Shared Pointers and QML Ownership
Handling of objects and types between C++ and QML
- Summarized from: http://lists.qt.io/pipermail/development/2012-May/004049.html
- Added by "sivang":http://qt.io/member/2673
- Discussion started in an attempt to understand how objects are owned and are made available to QML through C+, and their maintenance thereafter.
Q: How can we expose objects governed by QSharedPointer to QML safely? (Assume that we are talking about a pointer to a QObject)
bq. Currently, QML isn't aware of QSharedPointer and friends, but internally uses its own guard-types to react to QObject deletion. If you want to ensure that the engine won't delete the QObject you pass in, you need to explicitly set the ownership of the QObject to CppOwnership (there's a QQmlEngine function to do so). Alternatively, if the QObject has a parent (ownership parent) set, the engine won't delete it.
A: You need to observe these rules:
- You need to be able to guarantee the life of your QObject beyond the life of the QDeclarativeEngine. [ Reason: It was suggested in the mailing-list thread that the engine could cache a reference to the object ]
- It is too dangerous to mix QSharedPointer ownership with the QObject parent/child ownership.
- [ Should the referenced class inherit QObject? ]
Thus this is the only way to go about it:
- Call doc:QSharedPointer :: data() to get a pointer to the referenced class;
- Make sure the QML engine doesn't assume ownership: doc:QDeclarativeEngine :: setObjectOwnership (P). This step is necessary since the only other way of keeping the engine from assuming ownership would be to give the object a parent, which is out of the question since the shared pointer already has ownership.

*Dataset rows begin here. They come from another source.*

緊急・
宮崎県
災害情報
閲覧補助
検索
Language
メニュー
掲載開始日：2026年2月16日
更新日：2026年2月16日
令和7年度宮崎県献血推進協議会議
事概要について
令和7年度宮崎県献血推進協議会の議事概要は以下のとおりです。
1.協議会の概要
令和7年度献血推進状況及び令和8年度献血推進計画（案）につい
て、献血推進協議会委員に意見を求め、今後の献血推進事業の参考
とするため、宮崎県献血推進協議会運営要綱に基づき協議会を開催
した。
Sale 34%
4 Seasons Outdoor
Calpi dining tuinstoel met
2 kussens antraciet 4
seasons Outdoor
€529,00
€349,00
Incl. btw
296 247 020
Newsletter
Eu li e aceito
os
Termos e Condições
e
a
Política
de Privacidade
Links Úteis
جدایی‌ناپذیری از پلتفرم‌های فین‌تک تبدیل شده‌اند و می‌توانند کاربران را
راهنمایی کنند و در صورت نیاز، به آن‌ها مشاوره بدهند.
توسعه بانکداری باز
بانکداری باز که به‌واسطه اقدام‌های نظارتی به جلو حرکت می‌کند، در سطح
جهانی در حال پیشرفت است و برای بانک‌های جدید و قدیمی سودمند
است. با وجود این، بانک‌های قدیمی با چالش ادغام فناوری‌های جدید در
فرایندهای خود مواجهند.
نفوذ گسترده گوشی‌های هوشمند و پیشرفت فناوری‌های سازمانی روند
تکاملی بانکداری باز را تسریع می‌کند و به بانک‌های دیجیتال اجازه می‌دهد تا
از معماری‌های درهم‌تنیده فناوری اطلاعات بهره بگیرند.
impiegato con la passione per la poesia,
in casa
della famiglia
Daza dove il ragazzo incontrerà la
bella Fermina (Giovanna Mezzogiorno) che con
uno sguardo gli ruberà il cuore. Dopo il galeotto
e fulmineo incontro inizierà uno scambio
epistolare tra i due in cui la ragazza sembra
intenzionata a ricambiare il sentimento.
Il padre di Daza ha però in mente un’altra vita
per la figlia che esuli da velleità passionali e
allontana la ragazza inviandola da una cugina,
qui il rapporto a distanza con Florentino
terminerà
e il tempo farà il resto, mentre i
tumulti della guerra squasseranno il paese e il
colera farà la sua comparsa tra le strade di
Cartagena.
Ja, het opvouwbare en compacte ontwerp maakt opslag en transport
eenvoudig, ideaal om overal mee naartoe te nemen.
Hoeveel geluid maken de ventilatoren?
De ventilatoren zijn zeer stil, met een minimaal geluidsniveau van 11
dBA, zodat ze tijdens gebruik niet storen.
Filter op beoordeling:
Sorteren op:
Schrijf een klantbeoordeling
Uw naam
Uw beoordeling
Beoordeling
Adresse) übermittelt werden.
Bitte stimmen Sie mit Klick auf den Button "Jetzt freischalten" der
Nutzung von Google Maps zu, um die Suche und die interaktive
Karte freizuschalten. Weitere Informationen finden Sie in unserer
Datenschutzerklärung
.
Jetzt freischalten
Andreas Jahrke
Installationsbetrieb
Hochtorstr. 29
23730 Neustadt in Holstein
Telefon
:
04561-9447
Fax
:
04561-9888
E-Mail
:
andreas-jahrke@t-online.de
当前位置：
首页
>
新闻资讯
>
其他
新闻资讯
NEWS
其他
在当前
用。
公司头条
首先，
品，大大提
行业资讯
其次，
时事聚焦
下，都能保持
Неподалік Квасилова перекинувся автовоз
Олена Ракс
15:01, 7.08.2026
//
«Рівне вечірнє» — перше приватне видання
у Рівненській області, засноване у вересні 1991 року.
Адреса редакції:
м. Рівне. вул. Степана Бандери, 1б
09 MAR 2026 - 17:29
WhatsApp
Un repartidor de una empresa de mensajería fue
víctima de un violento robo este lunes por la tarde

- Hand over the raw QObject pointer to QML using either doc:QObject :: setProperty or doc:QDeclarativeContext :: setContextProperty
Ways of exposing references to QML and their effect on ownership
- The QML engine respects normal QObject parenting.
- By calling QDeclarative::setRootContext (ownership not transferred: http://doc.qt.io/qt-4.8/qdeclarativecontext.html#setContextProperty).
' no ownership change.
- By calling QObject::setProperty on the instantiated component (ownership?)
' no ownership change
- By QML calling a method on a C+ object and getting a response (ownership IS transferred to QML if and only if the QObject has no parent)
' ownership change if ownership semantics were not previously explicitly set; e.g. ' if the QObject returned from a Q_INVOKABLE function to JS does not have CppOwnership explicitly set, it will become JavaScriptOwnership owned. To avoid that, you can explicitly set the ownership semantic prior to returning it.
- By QML accessing a Q_PROPERTY on a C++ object (ownership?).
' no ownership change
Issues arising from type handling of objects exposed; relevant when specifying properties in QML
' QML understand only 2 property types: JavaScript vars, and QVariant properties. ' It builds type information from the loaded component set, and enforces type safety when assigning to properties of those types. ' But internally, all properties are stored as either QVariants or JavaScript vars.
Crossing C++ / QML boundaries issues.
' Q: What are the exact mechanisms that governs value conversion from one space to another? ' A: Whenever a value stored in a QVariant property is exposed to a JavaScript [removed]binding, signal handler, dynamic method, etc), it is converted to a JavaScript value: * In case of component-defined QObject-derived types, we create a JavaScript object which is "special" - we install some functions on that object such that any property lookup or function call on it, is passed to our code in C++ which performs the appropriate lookup / call. * There are quite a few different types for which we do this (sequence types such as QList<int> etc, internal implementation detail classes for which we need to intercept symbol resolution, etc). * Whenever a value in JavaScript is assigned to a QVariant-backed property of a QML item, we do a similar (but inverse) conversion; JavaScript string, convert it QString, "special" JavaScript object, we "pull out of it" the embedded pointer to the actual object.
Special semantics for null and undefined
- if "undefined" is assigned to a QVariant property which is Reset-able, we reset the property.
- Null is generally treated as a null-ptr when assigned to QObject-derived-type properties, but otherwise may fail, depending on the property type.
Improvements in the works (Qt5)
- Simpler and more intuitive way to expose Collections (QList, QMap, QHash, QSet) to QML:
At the moment, QList of int, bool, qreal, QString, QUrl.
- QVariantMap is converted to a generic JavaScript object with key-value pairs set as correctly as possible (according to the conversion semantics for each value's type).